Senthooran Rajamanoharan comments on Improving Dictionary Learning with Gated Sparse Autoencoders

Senthooran Rajamanoharan 31 May 2024 8:47 UTC
1 point
0
Good question—we’re planning to post an update on this point about combining the new sparsity penalty from Anthropic with Gated SAEs. The TL;DR is that you can replace the L1 term in the Gated SAE loss with the analogous (gated feature magnitudes dotted with decoder magnitudes) sparsity term introduced by Anthropic and thereby do away with the decoder norms constraint and resampling. If you’re going to do this, you also need to either unfreeze the decoder in the auxiliary task, or freeze the decoder weights where they appear in the sparsity penalty; both attain reasonably similar performance, and are definitely better than having the decoder weights frozen in one place but not the other. Put together, this seems to a marginal hit (versus the original Gated loss with L1 penalty and resampling) when comparing Pareto curves, but may be worth to the extent it simplifies training (with this loss function, the SAE training loop just becomes a vanilla neural network training loop).

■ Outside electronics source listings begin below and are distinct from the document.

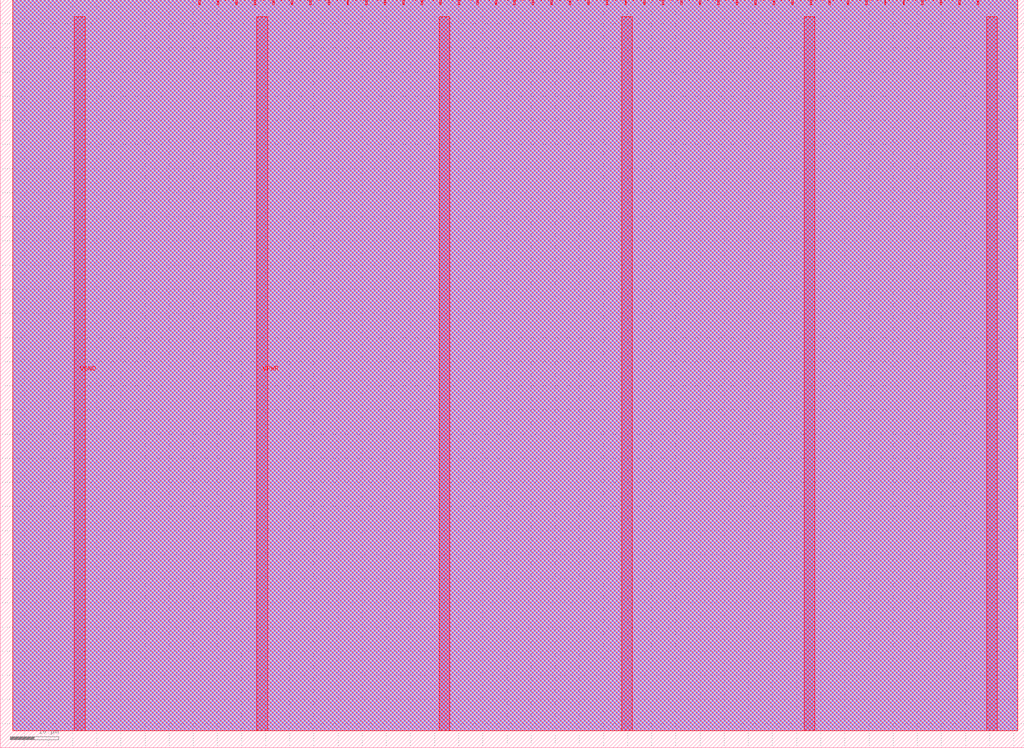
<source format=lef>
VERSION 5.8 ;
BUSBITCHARS "[]" ;
DIVIDERCHAR "/" ;
UNITS
    DATABASE MICRONS 1000 ;
END UNITS

VIA tt_um_rejunity_sn76489_via1_2_2200_440_1_5_410_410
  VIARULE via1Array ;
  CUTSIZE 0.19 0.19 ;
  LAYERS Metal1 Via1 Metal2 ;
  CUTSPACING 0.22 0.22 ;
  ENCLOSURE 0.01 0.125 0.05 0.005 ;
  ROWCOL 1 5 ;
END tt_um_rejunity_sn76489_via1_2_2200_440_1_5_410_410

VIA tt_um_rejunity_sn76489_via2_3_2200_440_1_5_410_410
  VIARULE via2Array ;
  CUTSIZE 0.19 0.19 ;
  LAYERS Metal2 Via2 Metal3 ;
  CUTSPACING 0.22 0.22 ;
  ENCLOSURE 0.05 0.005 0.005 0.05 ;
  ROWCOL 1 5 ;
END tt_um_rejunity_sn76489_via2_3_2200_440_1_5_410_410

VIA tt_um_rejunity_sn76489_via3_4_2200_440_1_5_410_410
  VIARULE via3Array ;
  CUTSIZE 0.19 0.19 ;
  LAYERS Metal3 Via3 Metal4 ;
  CUTSPACING 0.22 0.22 ;
  ENCLOSURE 0.005 0.05 0.05 0.005 ;
  ROWCOL 1 5 ;
END tt_um_rejunity_sn76489_via3_4_2200_440_1_5_410_410

VIA tt_um_rejunity_sn76489_via4_5_2200_440_1_5_410_410
  VIARULE via4Array ;
  CUTSIZE 0.19 0.19 ;
  LAYERS Metal4 Via4 Metal5 ;
  CUTSPACING 0.22 0.22 ;
  ENCLOSURE 0.05 0.005 0.185 0.05 ;
  ROWCOL 1 5 ;
END tt_um_rejunity_sn76489_via4_5_2200_440_1_5_410_410

MACRO tt_um_rejunity_sn76489
  FOREIGN tt_um_rejunity_sn76489 0 0 ;
  CLASS BLOCK ;
  SIZE 212.16 BY 154.98 ;
  PIN clk
    DIRECTION INPUT ;
    USE SIGNAL ;
    PORT
      LAYER Metal5 ;
        RECT  198.57 153.98 198.87 154.98 ;
    END
  END clk
  PIN ena
    DIRECTION INPUT ;
    USE SIGNAL ;
    PORT
      LAYER Metal5 ;
        RECT  202.41 153.98 202.71 154.98 ;
    END
  END ena
  PIN rst_n
    DIRECTION INPUT ;
    USE SIGNAL ;
    PORT
      LAYER Metal5 ;
        RECT  194.73 153.98 195.03 154.98 ;
    END
  END rst_n
  PIN ui_in[0]
    DIRECTION INPUT ;
    USE SIGNAL ;
    PORT
      LAYER Metal5 ;
        RECT  190.89 153.98 191.19 154.98 ;
    END
  END ui_in[0]
  PIN ui_in[1]
    DIRECTION INPUT ;
    USE SIGNAL ;
    PORT
      LAYER Metal5 ;
        RECT  187.05 153.98 187.35 154.98 ;
    END
  END ui_in[1]
  PIN ui_in[2]
    DIRECTION INPUT ;
    USE SIGNAL ;
    PORT
      LAYER Metal5 ;
        RECT  183.21 153.98 183.51 154.98 ;
    END
  END ui_in[2]
  PIN ui_in[3]
    DIRECTION INPUT ;
    USE SIGNAL ;
    PORT
      LAYER Metal5 ;
        RECT  179.37 153.98 179.67 154.98 ;
    END
  END ui_in[3]
  PIN ui_in[4]
    DIRECTION INPUT ;
    USE SIGNAL ;
    PORT
      LAYER Metal5 ;
        RECT  175.53 153.98 175.83 154.98 ;
    END
  END ui_in[4]
  PIN ui_in[5]
    DIRECTION INPUT ;
    USE SIGNAL ;
    PORT
      LAYER Metal5 ;
        RECT  171.69 153.98 171.99 154.98 ;
    END
  END ui_in[5]
  PIN ui_in[6]
    DIRECTION INPUT ;
    USE SIGNAL ;
    PORT
      LAYER Metal5 ;
        RECT  167.85 153.98 168.15 154.98 ;
    END
  END ui_in[6]
  PIN ui_in[7]
    DIRECTION INPUT ;
    USE SIGNAL ;
    PORT
      LAYER Metal5 ;
        RECT  164.01 153.98 164.31 154.98 ;
    END
  END ui_in[7]
  PIN uio_in[0]
    DIRECTION INPUT ;
    USE SIGNAL ;
    PORT
      LAYER Metal5 ;
        RECT  160.17 153.98 160.47 154.98 ;
    END
  END uio_in[0]
  PIN uio_in[1]
    DIRECTION INPUT ;
    USE SIGNAL ;
    PORT
      LAYER Metal5 ;
        RECT  156.33 153.98 156.63 154.98 ;
    END
  END uio_in[1]
  PIN uio_in[2]
    DIRECTION INPUT ;
    USE SIGNAL ;
    PORT
      LAYER Metal5 ;
        RECT  152.49 153.98 152.79 154.98 ;
    END
  END uio_in[2]
  PIN uio_in[3]
    DIRECTION INPUT ;
    USE SIGNAL ;
    PORT
      LAYER Metal5 ;
        RECT  148.65 153.98 148.95 154.98 ;
    END
  END uio_in[3]
  PIN uio_in[4]
    DIRECTION INPUT ;
    USE SIGNAL ;
    PORT
      LAYER Metal5 ;
        RECT  144.81 153.98 145.11 154.98 ;
    END
  END uio_in[4]
  PIN uio_in[5]
    DIRECTION INPUT ;
    USE SIGNAL ;
    PORT
      LAYER Metal5 ;
        RECT  140.97 153.98 141.27 154.98 ;
    END
  END uio_in[5]
  PIN uio_in[6]
    DIRECTION INPUT ;
    USE SIGNAL ;
    PORT
      LAYER Metal5 ;
        RECT  137.13 153.98 137.43 154.98 ;
    END
  END uio_in[6]
  PIN uio_in[7]
    DIRECTION INPUT ;
    USE SIGNAL ;
    PORT
      LAYER Metal5 ;
        RECT  133.29 153.98 133.59 154.98 ;
    END
  END uio_in[7]
  PIN uio_oe[0]
    DIRECTION OUTPUT ;
    USE SIGNAL ;
    PORT
      LAYER Metal5 ;
        RECT  68.01 153.98 68.31 154.98 ;
    END
  END uio_oe[0]
  PIN uio_oe[1]
    DIRECTION OUTPUT ;
    USE SIGNAL ;
    PORT
      LAYER Metal5 ;
        RECT  64.17 153.98 64.47 154.98 ;
    END
  END uio_oe[1]
  PIN uio_oe[2]
    DIRECTION OUTPUT ;
    USE SIGNAL ;
    PORT
      LAYER Metal5 ;
        RECT  60.33 153.98 60.63 154.98 ;
    END
  END uio_oe[2]
  PIN uio_oe[3]
    DIRECTION OUTPUT ;
    USE SIGNAL ;
    PORT
      LAYER Metal5 ;
        RECT  56.49 153.98 56.79 154.98 ;
    END
  END uio_oe[3]
  PIN uio_oe[4]
    DIRECTION OUTPUT ;
    USE SIGNAL ;
    PORT
      LAYER Metal5 ;
        RECT  52.65 153.98 52.95 154.98 ;
    END
  END uio_oe[4]
  PIN uio_oe[5]
    DIRECTION OUTPUT ;
    USE SIGNAL ;
    PORT
      LAYER Metal5 ;
        RECT  48.81 153.98 49.11 154.98 ;
    END
  END uio_oe[5]
  PIN uio_oe[6]
    DIRECTION OUTPUT ;
    USE SIGNAL ;
    PORT
      LAYER Metal5 ;
        RECT  44.97 153.98 45.27 154.98 ;
    END
  END uio_oe[6]
  PIN uio_oe[7]
    DIRECTION OUTPUT ;
    USE SIGNAL ;
    PORT
      LAYER Metal5 ;
        RECT  41.13 153.98 41.43 154.98 ;
    END
  END uio_oe[7]
  PIN uio_out[0]
    DIRECTION OUTPUT ;
    USE SIGNAL ;
    PORT
      LAYER Metal5 ;
        RECT  98.73 153.98 99.03 154.98 ;
    END
  END uio_out[0]
  PIN uio_out[1]
    DIRECTION OUTPUT ;
    USE SIGNAL ;
    PORT
      LAYER Metal5 ;
        RECT  94.89 153.98 95.19 154.98 ;
    END
  END uio_out[1]
  PIN uio_out[2]
    DIRECTION OUTPUT ;
    USE SIGNAL ;
    PORT
      LAYER Metal5 ;
        RECT  91.05 153.98 91.35 154.98 ;
    END
  END uio_out[2]
  PIN uio_out[3]
    DIRECTION OUTPUT ;
    USE SIGNAL ;
    PORT
      LAYER Metal5 ;
        RECT  87.21 153.98 87.51 154.98 ;
    END
  END uio_out[3]
  PIN uio_out[4]
    DIRECTION OUTPUT ;
    USE SIGNAL ;
    PORT
      LAYER Metal5 ;
        RECT  83.37 153.98 83.67 154.98 ;
    END
  END uio_out[4]
  PIN uio_out[5]
    DIRECTION OUTPUT ;
    USE SIGNAL ;
    PORT
      LAYER Metal5 ;
        RECT  79.53 153.98 79.83 154.98 ;
    END
  END uio_out[5]
  PIN uio_out[6]
    DIRECTION OUTPUT ;
    USE SIGNAL ;
    PORT
      LAYER Metal5 ;
        RECT  75.69 153.98 75.99 154.98 ;
    END
  END uio_out[6]
  PIN uio_out[7]
    DIRECTION OUTPUT ;
    USE SIGNAL ;
    PORT
      LAYER Metal5 ;
        RECT  71.85 153.98 72.15 154.98 ;
    END
  END uio_out[7]
  PIN uo_out[0]
    DIRECTION OUTPUT ;
    USE SIGNAL ;
    PORT
      LAYER Metal5 ;
        RECT  129.45 153.98 129.75 154.98 ;
    END
  END uo_out[0]
  PIN uo_out[1]
    DIRECTION OUTPUT ;
    USE SIGNAL ;
    PORT
      LAYER Metal5 ;
        RECT  125.61 153.98 125.91 154.98 ;
    END
  END uo_out[1]
  PIN uo_out[2]
    DIRECTION OUTPUT ;
    USE SIGNAL ;
    PORT
      LAYER Metal5 ;
        RECT  121.77 153.98 122.07 154.98 ;
    END
  END uo_out[2]
  PIN uo_out[3]
    DIRECTION OUTPUT ;
    USE SIGNAL ;
    PORT
      LAYER Metal5 ;
        RECT  117.93 153.98 118.23 154.98 ;
    END
  END uo_out[3]
  PIN uo_out[4]
    DIRECTION OUTPUT ;
    USE SIGNAL ;
    PORT
      LAYER Metal5 ;
        RECT  114.09 153.98 114.39 154.98 ;
    END
  END uo_out[4]
  PIN uo_out[5]
    DIRECTION OUTPUT ;
    USE SIGNAL ;
    PORT
      LAYER Metal5 ;
        RECT  110.25 153.98 110.55 154.98 ;
    END
  END uo_out[5]
  PIN uo_out[6]
    DIRECTION OUTPUT ;
    USE SIGNAL ;
    PORT
      LAYER Metal5 ;
        RECT  106.41 153.98 106.71 154.98 ;
    END
  END uo_out[6]
  PIN uo_out[7]
    DIRECTION OUTPUT ;
    USE SIGNAL ;
    PORT
      LAYER Metal5 ;
        RECT  102.57 153.98 102.87 154.98 ;
    END
  END uo_out[7]
  PIN VGND
    DIRECTION INOUT ;
    USE GROUND ;
    PORT
      LAYER Metal5 ;
        RECT  166.58 3.56 168.78 151.42 ;
        RECT  90.98 3.56 93.18 151.42 ;
        RECT  15.38 3.56 17.58 151.42 ;
    END
  END VGND
  PIN VPWR
    DIRECTION INOUT ;
    USE POWER ;
    PORT
      LAYER Metal5 ;
        RECT  204.38 3.56 206.58 151.42 ;
        RECT  128.78 3.56 130.98 151.42 ;
        RECT  53.18 3.56 55.38 151.42 ;
    END
  END VPWR
  OBS
    LAYER Metal1 ;
     RECT  2.605 3.56 210.865 154.98 ;
    LAYER Metal2 ;
     RECT  2.605 3.56 210.865 154.98 ;
    LAYER Metal3 ;
     RECT  2.605 3.56 210.865 154.98 ;
    LAYER Metal4 ;
     RECT  2.605 3.56 210.865 154.98 ;
    LAYER Metal5 ;
     RECT  2.605 3.56 210.865 154.98 ;
  END
END tt_um_rejunity_sn76489
END LIBRARY

</source>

PS With either the original (L1-based) loss or the modified loss of the previous paragraph, some of the other improvements suggested in the Anthropic post—in particular, initializing the encoder weights to the transpose of the decoder weights (only at initialisation, not tying them thereafter), and warming up lambda. My point about the new loss not being Pareto better than L1 applies only if you compare like with like—i.e. apply these other improvements in both cases.